Some aspects of construction continue around buildings that are occupied. This construction is walkways, terraces and bench seats adjacent to Muduha Hall (named after the Candelabra Tree, which is found across the RICA campus), our current home to RICA offices, a classroom, and the current location of the biology lab. December 6, 2019.
Currently without screens on windows, Muduha Hall has various occasional visitors. The classroom in Muduha was home for a time to this African Grey Hornbill. December 4, 2019.
This yellow-mantled weaver is on a papyrus stalk on the shore of Lake Kilimbi. December 14, 2019.
RICA is home to several hectares of mango orchards. December and January are mango harvest season. December 14, 2019.
RICA-grown mangos are used in the cafeteria for fruit and juice, as well as being sold to RICA staff. December 10, 2019.

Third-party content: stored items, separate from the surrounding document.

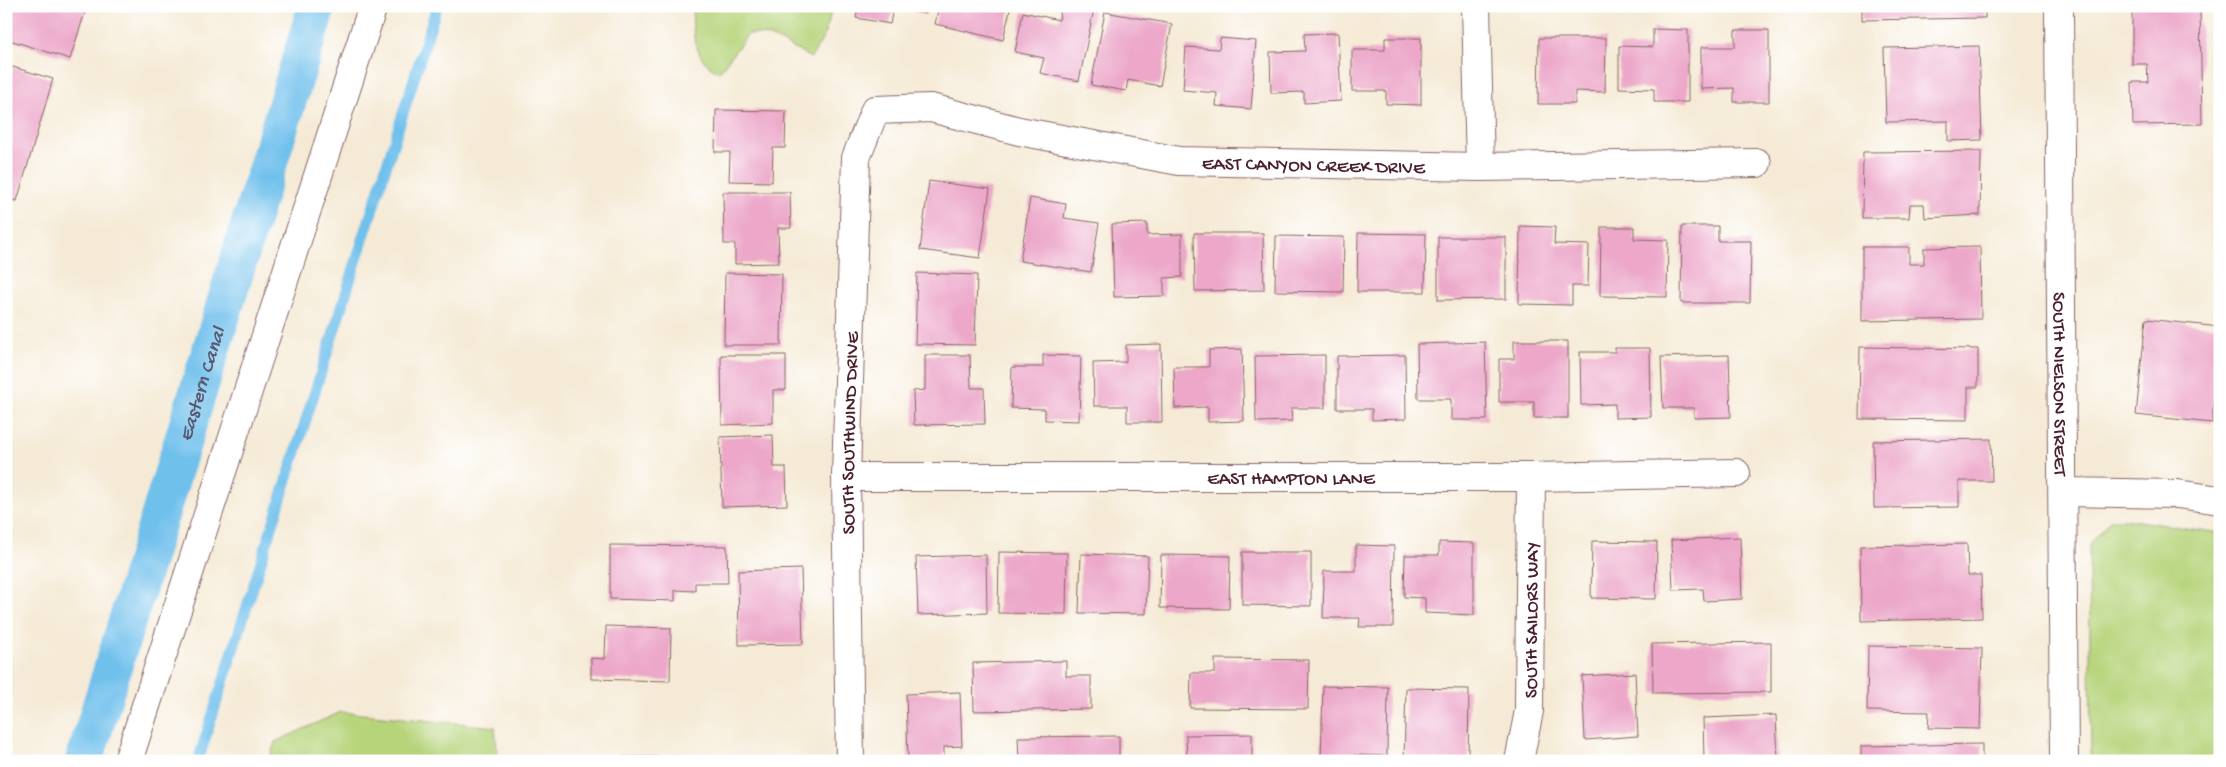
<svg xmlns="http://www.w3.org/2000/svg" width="2226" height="767" font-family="'Gochi Hand',sans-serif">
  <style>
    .green { fill: #b6d47a; stroke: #807a52 }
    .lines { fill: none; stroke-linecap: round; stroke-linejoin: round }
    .stream { stroke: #70c0ec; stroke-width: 11 }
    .canal { stroke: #70c0ec; stroke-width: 38 }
    .building { fill: #eca7c9 }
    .minor-casing { stroke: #866666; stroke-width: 30 }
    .minor { stroke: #fff; stroke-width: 28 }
    .labels { text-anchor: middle; stroke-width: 4; stroke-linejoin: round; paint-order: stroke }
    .street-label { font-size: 19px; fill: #4a1f2b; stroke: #fff }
    .water-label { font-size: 20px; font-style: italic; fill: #57576f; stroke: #fff }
  </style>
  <rect width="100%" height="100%" fill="#fff"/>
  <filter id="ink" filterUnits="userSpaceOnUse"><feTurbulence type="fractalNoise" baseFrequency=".02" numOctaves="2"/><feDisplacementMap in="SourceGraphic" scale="10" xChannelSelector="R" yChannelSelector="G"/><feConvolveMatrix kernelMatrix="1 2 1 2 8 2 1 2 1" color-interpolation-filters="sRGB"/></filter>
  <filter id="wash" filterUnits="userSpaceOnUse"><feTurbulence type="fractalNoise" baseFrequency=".0096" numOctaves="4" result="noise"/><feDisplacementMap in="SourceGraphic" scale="20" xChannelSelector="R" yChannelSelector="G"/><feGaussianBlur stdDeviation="1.12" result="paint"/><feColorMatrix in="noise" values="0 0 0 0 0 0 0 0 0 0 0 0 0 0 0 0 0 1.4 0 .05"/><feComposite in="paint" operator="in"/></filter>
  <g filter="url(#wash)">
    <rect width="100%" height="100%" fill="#f5ead5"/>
    <g class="green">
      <path d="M 693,6 L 831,6 C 830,27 822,41 811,58 C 792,48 770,32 748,34 L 719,72 C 715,70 711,68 708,65 C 694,53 691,24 693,6 Z"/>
      <polygon points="2111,519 2124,519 2220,533 2220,761 2091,761 2089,546"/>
      <polygon points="341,712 495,727 498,761 269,761 275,742"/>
    </g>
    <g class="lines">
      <polyline class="stream" points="198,761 437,6"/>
      <path class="canal" id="s1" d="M 84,761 L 317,6"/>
    </g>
    <g id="blocks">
      <g class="building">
        <polygon points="6,6 87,6 70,59 6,39"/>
        <polygon points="858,6 927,6 926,14 893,8 890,24 856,18"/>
        <polygon points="939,6 1011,6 1003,40 935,24"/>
        <polygon points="1061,6 1079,6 1094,9 1079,81 1040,73 1044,58 1015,52 1023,12 1059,20"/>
        <polygon points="1862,6 1985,6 1985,18 1862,20"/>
        <polygon points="2132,6 2168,6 2168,9 2200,9 2202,124 2133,125 2132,82 2148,82 2147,64 2132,64"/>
        <polygon points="1105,12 1172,24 1160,86 1128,80 1126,91 1091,85"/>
        <polygon points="1653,29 1688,30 1688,102 1654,102 1654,89 1619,88 1619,46 1653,47"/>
        <polygon points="1735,30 1769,30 1769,102 1734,102 1734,88 1701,89 1701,47 1735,47"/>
        <polygon points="1338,33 1341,101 1304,103 1304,92 1271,93 1270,52 1305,51 1304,34"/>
        <polygon points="1220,38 1256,41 1251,109 1216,106 1217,93 1183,90 1186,47 1219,49"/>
        <polygon points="1385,38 1421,38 1421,105 1386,104 1386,91 1352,91 1352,50 1385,50"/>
        <polygon points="1539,38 1606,38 1605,92 1575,91 1575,104 1538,104"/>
        <polygon points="1979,46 1982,140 1948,141 1948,121 1886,122 1884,48"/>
        <polygon points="6,65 53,79 17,201 6,198"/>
        <polygon points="716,110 786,111 785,148 773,148 772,182 729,181 730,152 715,152"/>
        <polygon points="1981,151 1980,215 1925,218 1924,204 1910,204 1909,218 1862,218 1863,152"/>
        <polygon points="929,181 990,189 980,258 920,250"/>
        <polygon points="723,192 790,192 791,228 778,228 779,263 735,264 735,244 724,244"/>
        <polygon points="1030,198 1066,204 1064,218 1099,223 1091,272 1020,261"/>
        <polygon points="1147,223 1147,235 1182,234 1182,277 1164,278 1164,296 1114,297 1112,224"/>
        <polygon points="1520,226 1555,227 1554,244 1589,245 1588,286 1572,286 1572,305 1519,304"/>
        <polygon points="1682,226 1718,226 1718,241 1751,241 1750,303 1681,303"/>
        <polygon points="1601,227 1634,227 1634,239 1668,240 1667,297 1600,296"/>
        <polygon points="1194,233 1263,233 1264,290 1195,291"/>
        <polygon points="1358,233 1426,234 1425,292 1357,292"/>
        <polygon points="1276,236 1344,237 1343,292 1275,291"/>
        <polygon points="1438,237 1506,237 1506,299 1438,300"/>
        <polygon points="1862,247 1909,247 1909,264 1924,264 1924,248 1980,247 1981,319 1862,321"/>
        <polygon points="725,273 782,274 781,345 724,345"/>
        <polygon points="917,273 977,275 975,345 915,344"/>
        <polygon points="2146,319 2220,327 2212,423 2136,415"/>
        <polygon points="1514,341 1568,341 1568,418 1534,418 1534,402 1499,402 1499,359 1514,359"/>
        <polygon points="1485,342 1487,420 1451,420 1451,399 1418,399 1417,344"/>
        <polygon points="1161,344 1162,422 1127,422 1127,406 1094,406 1093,363 1126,362 1126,345"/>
        <polygon points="1860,347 1978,349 1978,387 1968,387 1968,420 1859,419"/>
        <polygon points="1615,348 1650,348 1651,417 1615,418 1615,404 1581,405 1580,352 1615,352"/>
        <polygon points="1242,349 1244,421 1208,422 1208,407 1175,408 1174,367 1209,367 1209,350"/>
        <polygon points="721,355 786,355 786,390 773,390 773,423 722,425"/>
        <polygon points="925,355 970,355 971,388 984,388 985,424 914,425 913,391 925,390"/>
        <polygon points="1043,355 1081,356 1079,421 1045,420 1045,409 1011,408 1012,367 1043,367"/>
        <polygon points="1325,355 1325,408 1291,408 1292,421 1256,422 1255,356"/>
        <polygon points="1405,355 1406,419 1372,420 1372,409 1337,409 1337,356"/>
        <polygon points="1729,355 1731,417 1694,418 1694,408 1663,408 1661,357"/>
        <polygon points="773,435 774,467 786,467 787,505 722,507 720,437"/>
        <polygon points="1991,439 1992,481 1959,481 1959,507 1874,508 1873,441"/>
        <polygon points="1740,537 1742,599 1704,601 1703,589 1673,590 1671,540"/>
        <polygon points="1592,541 1657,542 1656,599 1591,598"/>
        <polygon points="1439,542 1474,543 1474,615 1425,613 1425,598 1404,597 1405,555 1439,555"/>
        <polygon points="1967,544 1968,575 1981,575 1982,618 1861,621 1860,546"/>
        <polygon points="610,545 727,546 728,583 695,583 695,591 675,590 675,601 610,599"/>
        <polygon points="1356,545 1394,546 1393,627 1359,627 1360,618 1323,618 1324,571 1356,571"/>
        <polygon points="999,552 1067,553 1066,614 998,613"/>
        <polygon points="1242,552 1311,552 1311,606 1242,605"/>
        <polygon points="1081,554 1148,556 1146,614 1079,613"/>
        <polygon points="986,555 987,613 918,615 916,557"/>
        <polygon points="1161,555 1230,556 1229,609 1160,608"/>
        <polygon points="801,569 803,644 739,645 738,571"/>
        <polygon points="606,626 671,628 670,681 591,679 591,658 605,659"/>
        <polygon points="1771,642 1771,692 1653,693 1652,644"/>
        <polygon points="1868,646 1982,648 1980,729 1928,728 1929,712 1867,711"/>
        <polygon points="1215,659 1309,660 1308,709 1190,708 1191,673 1215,673"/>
        <polygon points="1066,661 1066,676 1091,676 1091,709 974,711 973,663"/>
        <polygon points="1635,673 1638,736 1585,740 1582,676"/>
        <polygon points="1323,686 1388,687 1387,756 1354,755 1354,761 1321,761"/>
        <polygon points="1406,688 1469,689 1468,761 1404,761"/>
        <polygon points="960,692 962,746 944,747 944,761 908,761 906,694"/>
        <polygon points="1776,715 1778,761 1704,761 1703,718"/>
        <polygon points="1252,734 1252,761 1187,761 1186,735"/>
        <polygon points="1119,736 1119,761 1019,761 1018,737"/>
        <polygon points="1982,744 1982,761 1861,761 1861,746"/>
        <polygon points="682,756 682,761 606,761 606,757"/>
      </g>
    </g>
  </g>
  <g filter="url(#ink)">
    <use href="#blocks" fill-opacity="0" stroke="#866666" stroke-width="1"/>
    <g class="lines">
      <defs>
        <g id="minor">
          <polyline points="1476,6 1480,167"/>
          <path id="s2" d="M 2059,6 L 2064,761"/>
          <path id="s3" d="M 846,477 L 1531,477 L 1736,473"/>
          <polyline points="2064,492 2177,494 2220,500"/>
          <polyline points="128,761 373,6"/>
          <path id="s4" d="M 850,761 L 846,477 L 856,158 L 875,110 L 931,108 L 1019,131 L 1179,161 L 1480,167 L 1757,163"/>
          <path id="s5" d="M 1519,761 L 1529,711 L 1531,477"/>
        </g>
      </defs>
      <use href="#minor" class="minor-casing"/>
      <use href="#minor" class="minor"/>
    </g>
  </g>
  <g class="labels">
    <g class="street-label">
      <text dy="7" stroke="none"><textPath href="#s4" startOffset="1099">EAST CANYON CREEK DRIVE</textPath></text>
      <text dy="7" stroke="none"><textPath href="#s2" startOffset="378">SOUTH NIELSON STREET</textPath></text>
      <text dy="7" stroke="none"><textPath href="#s4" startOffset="328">SOUTH SOUTHWIND DRIVE</textPath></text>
      <text dy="7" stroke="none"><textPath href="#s3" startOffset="445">EAST HAMPTON LANE</textPath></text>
      <text dy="7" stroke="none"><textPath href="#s5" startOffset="142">SOUTH SAILORS WAY</textPath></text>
    </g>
    <g class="water-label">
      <text dy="7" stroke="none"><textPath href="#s1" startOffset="395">Eastern Canal</textPath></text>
    </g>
  </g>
  <rect width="2226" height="767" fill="none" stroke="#fff" stroke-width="25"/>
</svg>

Land is being converted from a construction zone to farmland around the four First Year Farm houses. Here deep ripping is loosening soil, prior to topsoil being returned to the site. Each First Year Farm will have around 2.5 ha of land for students to farm, including some in existing orange and mango groves. A portion of each farm will be drip irrigated. December 16, 2019.
The first ever final exam conducted at RICA, in Leadership 101, the morning of December 16, 2019. Finals for Term 1 finish December 18, with students leaving campus during the Holiday break. The first day of Term 2 classes is January 6, 2020.